Ngrams - Githubissues

hellohaptik / spello

Fast and accurate spell correction library

MIT License

74 stars 20 forks source link

Ngrams #13

Open murtuzamdahod opened 3 years ago

murtuzamdahod commented 3 years ago

Does this model takes care of ngrams like "hot dog" = "hotdog", "ice cream" = "icecream"??

I have these ngrams in my training data

Also what if i want to remove words which are not corrected and not even in my vocabulary? For eg:

IN : "Cheese hot dog abcd" OUT: "Cheese hotdog"

chiragjn commented 3 years ago

Unfortunately, no. In current state spello operates on unigrams and can't perform any n-gram normalisation We would gladly accept such an enhancement.

The latter part should be some what easy - with some modifications you can get the internal vocabulary of the model and then exclude words with a simple filter. spello does not do it by default because it might end up deleting some important context (domain-specific jargons, etc)

murtuzamdahod commented 3 years ago

Thank you for your response. Then maybe I can build an ngram model on top of it.

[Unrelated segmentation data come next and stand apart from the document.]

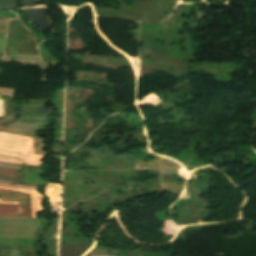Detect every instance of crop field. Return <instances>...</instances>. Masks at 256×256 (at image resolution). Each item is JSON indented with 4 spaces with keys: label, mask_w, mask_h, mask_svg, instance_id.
Here are the masks:
<instances>
[{
    "label": "crop field",
    "mask_w": 256,
    "mask_h": 256,
    "mask_svg": "<svg viewBox=\"0 0 256 256\" xmlns=\"http://www.w3.org/2000/svg\"><path fill=\"white\" fill-rule=\"evenodd\" d=\"M0 182L16 183V182H13V181H5V180H0Z\"/></svg>",
    "instance_id": "crop-field-12"
},
{
    "label": "crop field",
    "mask_w": 256,
    "mask_h": 256,
    "mask_svg": "<svg viewBox=\"0 0 256 256\" xmlns=\"http://www.w3.org/2000/svg\"><path fill=\"white\" fill-rule=\"evenodd\" d=\"M4 132H10V133H15V134H21V135H25V136H31L33 131L30 130H23V129H13V128H6L4 130H1Z\"/></svg>",
    "instance_id": "crop-field-7"
},
{
    "label": "crop field",
    "mask_w": 256,
    "mask_h": 256,
    "mask_svg": "<svg viewBox=\"0 0 256 256\" xmlns=\"http://www.w3.org/2000/svg\"><path fill=\"white\" fill-rule=\"evenodd\" d=\"M1 129H4V127H0V130H1Z\"/></svg>",
    "instance_id": "crop-field-14"
},
{
    "label": "crop field",
    "mask_w": 256,
    "mask_h": 256,
    "mask_svg": "<svg viewBox=\"0 0 256 256\" xmlns=\"http://www.w3.org/2000/svg\"><path fill=\"white\" fill-rule=\"evenodd\" d=\"M0 188L16 190V191L30 194L32 218H36L37 213L43 212L45 210L44 207H42V203H41L43 201V196L38 194L36 190L11 188V187H3V186H0Z\"/></svg>",
    "instance_id": "crop-field-4"
},
{
    "label": "crop field",
    "mask_w": 256,
    "mask_h": 256,
    "mask_svg": "<svg viewBox=\"0 0 256 256\" xmlns=\"http://www.w3.org/2000/svg\"><path fill=\"white\" fill-rule=\"evenodd\" d=\"M0 253L10 254V255H15V256H23L24 255V253L8 251V250H3V249H0Z\"/></svg>",
    "instance_id": "crop-field-10"
},
{
    "label": "crop field",
    "mask_w": 256,
    "mask_h": 256,
    "mask_svg": "<svg viewBox=\"0 0 256 256\" xmlns=\"http://www.w3.org/2000/svg\"><path fill=\"white\" fill-rule=\"evenodd\" d=\"M46 116V110L40 106H24L20 123L41 125Z\"/></svg>",
    "instance_id": "crop-field-2"
},
{
    "label": "crop field",
    "mask_w": 256,
    "mask_h": 256,
    "mask_svg": "<svg viewBox=\"0 0 256 256\" xmlns=\"http://www.w3.org/2000/svg\"><path fill=\"white\" fill-rule=\"evenodd\" d=\"M0 161L2 162H10V163H20L23 164V162L17 160V159H13V158H7V157H0Z\"/></svg>",
    "instance_id": "crop-field-8"
},
{
    "label": "crop field",
    "mask_w": 256,
    "mask_h": 256,
    "mask_svg": "<svg viewBox=\"0 0 256 256\" xmlns=\"http://www.w3.org/2000/svg\"><path fill=\"white\" fill-rule=\"evenodd\" d=\"M0 176L18 179V171L0 168Z\"/></svg>",
    "instance_id": "crop-field-6"
},
{
    "label": "crop field",
    "mask_w": 256,
    "mask_h": 256,
    "mask_svg": "<svg viewBox=\"0 0 256 256\" xmlns=\"http://www.w3.org/2000/svg\"><path fill=\"white\" fill-rule=\"evenodd\" d=\"M0 256H9V255H3V254H0Z\"/></svg>",
    "instance_id": "crop-field-13"
},
{
    "label": "crop field",
    "mask_w": 256,
    "mask_h": 256,
    "mask_svg": "<svg viewBox=\"0 0 256 256\" xmlns=\"http://www.w3.org/2000/svg\"><path fill=\"white\" fill-rule=\"evenodd\" d=\"M0 203H4V204H18V202H2V201H0Z\"/></svg>",
    "instance_id": "crop-field-11"
},
{
    "label": "crop field",
    "mask_w": 256,
    "mask_h": 256,
    "mask_svg": "<svg viewBox=\"0 0 256 256\" xmlns=\"http://www.w3.org/2000/svg\"><path fill=\"white\" fill-rule=\"evenodd\" d=\"M0 194H2L1 200L9 201H29L28 195L0 189Z\"/></svg>",
    "instance_id": "crop-field-5"
},
{
    "label": "crop field",
    "mask_w": 256,
    "mask_h": 256,
    "mask_svg": "<svg viewBox=\"0 0 256 256\" xmlns=\"http://www.w3.org/2000/svg\"><path fill=\"white\" fill-rule=\"evenodd\" d=\"M0 248L24 252V248L21 247L0 245Z\"/></svg>",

The major issue is that words like "panii puri" should be corrected to "pani puri" / "panipuri" as per the context. But it gives me "panini puri". I have trained spello on my dataset of around 20 lakh rows (3 lakh unique).

chiragjn commented 3 years ago

Interesting, Two questions:

does panii occur in your train set, if yes what is the count?
does pani puri occur at least once in your train set?

because at the moment spello does not attempt to correct a word if it is in the vocabulary of the trained model. That is also one of the enhancements which would be welcome. https://github.com/hellohaptik/spello#future-scope--limitations Fixing grammatical mistakes and replacing legit words with contextually sensible words would definitely require more intelligence.

If panii does not occur in your training set, then that is surely a bug and we would like to fix it. If possible, maybe you can provide us with only sentences that contain panii, pani, puri so we might try re-producing.

murtuzamdahod commented 3 years ago

"panii " should not be there in my vocabulary because then only it gets corrected to "panini". But I am sure I don't have "panini puri" in my dataset :P So as per the context, "panii puri" should be "pani puri".

Earlier, I was just using regexp to map the ngrams that I require manually. Now, I will need to look into building an n-gram model and see if it works well.